What is considered indecent exposure in California?
As a form of the sex crime, California Penal Code 314 PC defines indecent exposure as willfully exposing one’s genitals to another person. An important note necessary to categorize this as indecent exposure is that the revealing of the genitals must have either been intended to sexually gratify oneself or to offend someone else. This law is both very concrete, but also pretty vague at the same time. It is concrete in that the definition of the crime has been the same for years, while what is considered “indecent” has been deliberately kept broad. A few examples include intentionally uncovering oneself (the breasts, genitals, etc.) in order to gratify or offend surrounding people. This can include exposing one’s genitals to gratify a romantic partner, but done so in a public space – hence, indecent exposure.
What are the associated penalties?
Just as any sex crime is serious and carries heavy punishments, indecent exposure has very serious penalties. There are two possibilities for punishments in most cases. If the offender has been convicted of indecent exposure for the first time, they face a misdemeanor conviction of up to six months in a county jail and a fine upwards of $1,000. However, if the perpetrator has now been convicted for the second time of indecent exposure, the punishment is increased to a felony conviction. Such a conviction carries prison time in a California state prison facility. Regardless of whether or not the perpetrator faces a misdemeanor or felony conviction, they must register themselves as a Tier one California sex offender in the sex registration system for a minimum of ten years. This time can go up.
How to defend against indecent exposure charges?

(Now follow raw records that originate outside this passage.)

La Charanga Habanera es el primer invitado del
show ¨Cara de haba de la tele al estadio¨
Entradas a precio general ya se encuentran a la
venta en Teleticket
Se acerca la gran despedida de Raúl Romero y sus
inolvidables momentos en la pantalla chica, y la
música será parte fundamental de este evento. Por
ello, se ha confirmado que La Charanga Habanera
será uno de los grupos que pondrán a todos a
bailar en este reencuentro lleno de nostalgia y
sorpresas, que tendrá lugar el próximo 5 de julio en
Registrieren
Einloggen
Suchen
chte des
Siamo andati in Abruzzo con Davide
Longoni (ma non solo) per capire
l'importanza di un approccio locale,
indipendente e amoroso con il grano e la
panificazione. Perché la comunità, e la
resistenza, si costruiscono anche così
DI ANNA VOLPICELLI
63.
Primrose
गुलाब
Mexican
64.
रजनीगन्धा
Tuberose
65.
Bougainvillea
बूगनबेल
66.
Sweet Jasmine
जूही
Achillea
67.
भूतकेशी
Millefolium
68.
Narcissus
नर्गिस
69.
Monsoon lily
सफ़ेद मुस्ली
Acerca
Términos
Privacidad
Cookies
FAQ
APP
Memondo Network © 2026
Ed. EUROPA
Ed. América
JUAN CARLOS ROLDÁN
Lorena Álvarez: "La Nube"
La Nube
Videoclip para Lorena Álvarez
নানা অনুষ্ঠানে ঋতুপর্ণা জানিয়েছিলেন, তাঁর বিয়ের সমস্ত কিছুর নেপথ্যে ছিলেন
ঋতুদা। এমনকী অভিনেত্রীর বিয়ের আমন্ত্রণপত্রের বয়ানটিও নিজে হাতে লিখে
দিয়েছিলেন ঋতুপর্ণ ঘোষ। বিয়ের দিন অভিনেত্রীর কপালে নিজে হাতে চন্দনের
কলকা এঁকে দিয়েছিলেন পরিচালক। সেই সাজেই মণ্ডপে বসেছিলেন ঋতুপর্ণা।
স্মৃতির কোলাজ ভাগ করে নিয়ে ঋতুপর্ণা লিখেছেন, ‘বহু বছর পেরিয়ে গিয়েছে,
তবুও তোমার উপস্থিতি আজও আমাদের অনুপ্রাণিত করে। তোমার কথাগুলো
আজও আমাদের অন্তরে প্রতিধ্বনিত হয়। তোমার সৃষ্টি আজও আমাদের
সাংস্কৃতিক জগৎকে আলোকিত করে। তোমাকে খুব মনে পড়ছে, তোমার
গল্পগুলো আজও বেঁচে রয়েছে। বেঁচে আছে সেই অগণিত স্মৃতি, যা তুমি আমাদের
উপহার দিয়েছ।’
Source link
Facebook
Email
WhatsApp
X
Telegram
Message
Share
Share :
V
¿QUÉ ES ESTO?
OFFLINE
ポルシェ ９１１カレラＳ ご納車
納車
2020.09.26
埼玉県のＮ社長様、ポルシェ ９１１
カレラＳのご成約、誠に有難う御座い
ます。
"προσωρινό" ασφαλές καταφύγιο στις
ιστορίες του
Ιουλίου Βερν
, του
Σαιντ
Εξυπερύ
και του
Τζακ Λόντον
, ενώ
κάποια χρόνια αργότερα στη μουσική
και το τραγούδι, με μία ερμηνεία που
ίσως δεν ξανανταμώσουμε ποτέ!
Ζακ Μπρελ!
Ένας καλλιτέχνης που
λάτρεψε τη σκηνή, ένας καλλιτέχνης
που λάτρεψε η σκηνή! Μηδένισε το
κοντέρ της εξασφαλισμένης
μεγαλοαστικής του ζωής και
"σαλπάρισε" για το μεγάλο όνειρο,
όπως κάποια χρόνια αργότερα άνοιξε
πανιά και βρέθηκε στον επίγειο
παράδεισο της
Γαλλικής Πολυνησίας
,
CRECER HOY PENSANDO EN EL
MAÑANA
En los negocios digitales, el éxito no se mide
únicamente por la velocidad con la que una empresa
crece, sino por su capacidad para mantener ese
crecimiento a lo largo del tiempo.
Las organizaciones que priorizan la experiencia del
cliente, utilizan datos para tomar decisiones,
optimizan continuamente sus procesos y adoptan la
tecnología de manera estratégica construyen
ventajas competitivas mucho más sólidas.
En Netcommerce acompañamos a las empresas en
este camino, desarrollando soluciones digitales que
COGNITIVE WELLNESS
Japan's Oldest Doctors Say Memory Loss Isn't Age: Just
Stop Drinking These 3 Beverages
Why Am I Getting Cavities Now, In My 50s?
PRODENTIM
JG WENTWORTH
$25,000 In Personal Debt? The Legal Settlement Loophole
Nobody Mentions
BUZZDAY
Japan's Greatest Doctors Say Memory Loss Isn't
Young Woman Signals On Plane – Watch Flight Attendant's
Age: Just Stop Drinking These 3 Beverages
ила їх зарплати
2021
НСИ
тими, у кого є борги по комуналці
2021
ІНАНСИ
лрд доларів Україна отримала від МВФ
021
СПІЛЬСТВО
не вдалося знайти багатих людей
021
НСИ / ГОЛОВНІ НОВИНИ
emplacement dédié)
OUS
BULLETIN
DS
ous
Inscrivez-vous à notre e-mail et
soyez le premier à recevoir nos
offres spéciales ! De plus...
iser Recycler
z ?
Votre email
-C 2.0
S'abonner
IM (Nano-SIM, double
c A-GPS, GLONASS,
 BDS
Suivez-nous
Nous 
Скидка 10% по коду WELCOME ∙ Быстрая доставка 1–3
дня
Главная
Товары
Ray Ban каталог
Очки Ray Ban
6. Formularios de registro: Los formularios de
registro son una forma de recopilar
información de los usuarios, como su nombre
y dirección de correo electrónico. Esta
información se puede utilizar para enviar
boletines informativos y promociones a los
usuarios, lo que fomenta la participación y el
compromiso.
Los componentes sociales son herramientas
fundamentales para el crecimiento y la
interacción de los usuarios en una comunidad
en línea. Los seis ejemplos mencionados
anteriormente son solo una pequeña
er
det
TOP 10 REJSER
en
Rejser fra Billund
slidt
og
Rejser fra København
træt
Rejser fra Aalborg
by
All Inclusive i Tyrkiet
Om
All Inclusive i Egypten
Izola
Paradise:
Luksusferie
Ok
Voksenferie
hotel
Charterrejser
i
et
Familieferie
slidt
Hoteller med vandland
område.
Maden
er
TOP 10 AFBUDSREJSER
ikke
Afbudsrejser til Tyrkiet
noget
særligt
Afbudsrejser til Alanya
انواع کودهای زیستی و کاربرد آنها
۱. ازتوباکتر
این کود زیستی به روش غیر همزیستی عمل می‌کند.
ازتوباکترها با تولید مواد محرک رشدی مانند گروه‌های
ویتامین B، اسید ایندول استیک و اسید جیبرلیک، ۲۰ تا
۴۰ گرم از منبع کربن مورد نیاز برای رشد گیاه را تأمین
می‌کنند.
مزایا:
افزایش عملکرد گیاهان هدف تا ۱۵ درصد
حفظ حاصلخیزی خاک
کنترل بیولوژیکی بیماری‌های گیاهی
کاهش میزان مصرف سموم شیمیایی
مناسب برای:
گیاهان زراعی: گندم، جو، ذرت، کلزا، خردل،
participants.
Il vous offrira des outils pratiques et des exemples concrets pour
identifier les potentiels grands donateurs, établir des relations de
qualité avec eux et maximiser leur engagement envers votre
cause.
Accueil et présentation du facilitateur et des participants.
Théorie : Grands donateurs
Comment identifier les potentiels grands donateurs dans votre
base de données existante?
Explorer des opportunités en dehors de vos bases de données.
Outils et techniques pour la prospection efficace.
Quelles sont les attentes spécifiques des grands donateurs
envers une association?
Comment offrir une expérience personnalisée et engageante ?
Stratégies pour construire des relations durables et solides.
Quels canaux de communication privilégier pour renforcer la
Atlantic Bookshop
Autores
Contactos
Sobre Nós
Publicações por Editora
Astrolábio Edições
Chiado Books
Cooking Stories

As explained previously, being convicted of indecent exposure is a serious offense and can ruin lives. Therefore, it is imperative to seek the advice of an experienced lawyer if one is to be falsely accused of indecent exposure. Possible defenses a lawyer can strategically use include proving that the defendant was never exposed, that the real perpetrator is not the defendant in question, or that when the defendant became exposed they were not aware that others were present.